Elimination of Cilia Suppresses Cyst Growth in Models of Polycystic Kidney Disease (PKD)

A study by Yale researchers and colleagues has uncovered a new and unexpected molecular mechanism in the development of polycystic kidney disease (PKD). The study was published online on July 28, 2013 in Nature Genetics. PKD is a life-threatening genetic disorder that causes multiple cysts to form on the kidneys — enlarging them, cutting off proper urine flow, and causing kidney failure in half of affected people by age 60. It affects more than 12 million people worldwide. Cilia are the hair-like structures on the surface of many human cells that can either move things along – dirt out of the lungs, or an egg from the ovary to the uterus – or sense the environment, such as vision in the retina or smell in the nose. Recent research has implicated defects in the sensory cilia — often caused by genetic mutations — in many human diseases, including cancer, cardiac disease, blindness, and kidney disease. In the kidney, disruption of sensory cilia can cause kidney cysts. The polycystin-1 and polycystin-2 (also known as PC1 and PC2) proteins are key players in the normal functioning of the kidneys. Earlier research has shown that when either if these proteins is lost or mutated, cysts grow in the kidneys and cause almost all cases of autosomal dominant PKD (ADPKD) in humans. Working in mice, the Yale team and colleagues found that cysts grew when the cilia were intact but lacked polycystin protein — but, surprisingly, cysts stopped growing despite the absence of polycystins when the cilia were disrupted or eliminated. The activity of this pathway, and the timing of the loss of polycystin proteins and the cilia, determined the severity of both early- and adult-onset PKD, the researchers found.

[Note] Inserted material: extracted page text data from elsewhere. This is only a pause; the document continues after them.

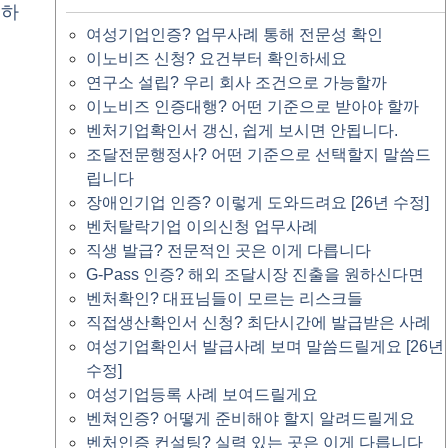
 하
여성기업인증? 업무사례 통해 전문성 확인
이노비즈 신청? 요건부터 확인하세요
연구소 설립? 우리 회사 조건으로 가능할까
이노비즈 인증대행? 어떤 기준으로 받아야 할까
벤처기업확인서 갱신, 쉽게 보시면 안됩니다.
조달전문행정사? 어떤 기준으로 선택할지 말씀드
립니다
장애인기업 인증? 이렇게 도와드려요 [26년 수정]
벤처탈락기업 이의신청 업무사례
직생 발급? 전문적인 곳은 이게 다릅니다
G-Pass 인증? 해외 조달시장 진출을 원하신다면
벤처확인? 대표님들이 모르는 리스크들
직접생산확인서 신청? 최단시간에 발급받은 사례
여성기업확인서 발급사례 보며 말씀드릴게요 [26년
수정]
여성기업등록 사례 보여드릴게요
벤쳐인증? 어떻게 준비해야 할지 알려드릴게요
벤처인증 컨설팅? 실력 있는 곳은 이게 다릅니다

Chemical Reverses Effects of Parkinson's-Disease Mutation in Cells

University of California-San Francisco (UCSF) scientists working in the lab used a chemical found in an anti-wrinkle cream to prevent the death of nerve cells damaged by mutations that cause an inherited form of Parkinson’s disease. A similar approach might ward off cell death in the brains of people afflicted with Parkinson’s disease, the team suggested in a study reported in the August 15, 2013 issue of the journal Cell. The achievement marks a pharmacologic milestone as the first highly specific targeting of a member of an important class of enzymes called kinases to increase rather than to inhibit their activity, according to UCSF chemist Kevan Shokat, Ph.D., the senior scientist on the study. The research raises hope that similar pharmaceutical strategies might be used for combating other diseases, including diabetes and cancer, he said. Mutations that cause malfunction of the targeted enzyme, PINK1, are directly responsible for some cases of early-onset Parkinson’s disease. Loss of PINK1 activity is harmful to the cell’s power plants, called mitochondria, best known for converting food energy into another form of chemical energy used by cells, the molecule ATP. In Parkinson’s disease, poorly performing mitochondria have been associated with the death of dopamine-producing nerve cells in a region of the brain called the substantia nigra, which plays a major role in control of movement. Loss of these cells is a hallmark of Parkinson’s disease and the cause of prominent symptoms including rigidity and tremor. A UCSF team led by Dr. Shokat, a Howard Hughes Medical Institute Investigator, used the chemical, called kinetin, to increase mutant PINK1 enzyme activity in nerve cells to near normal levels.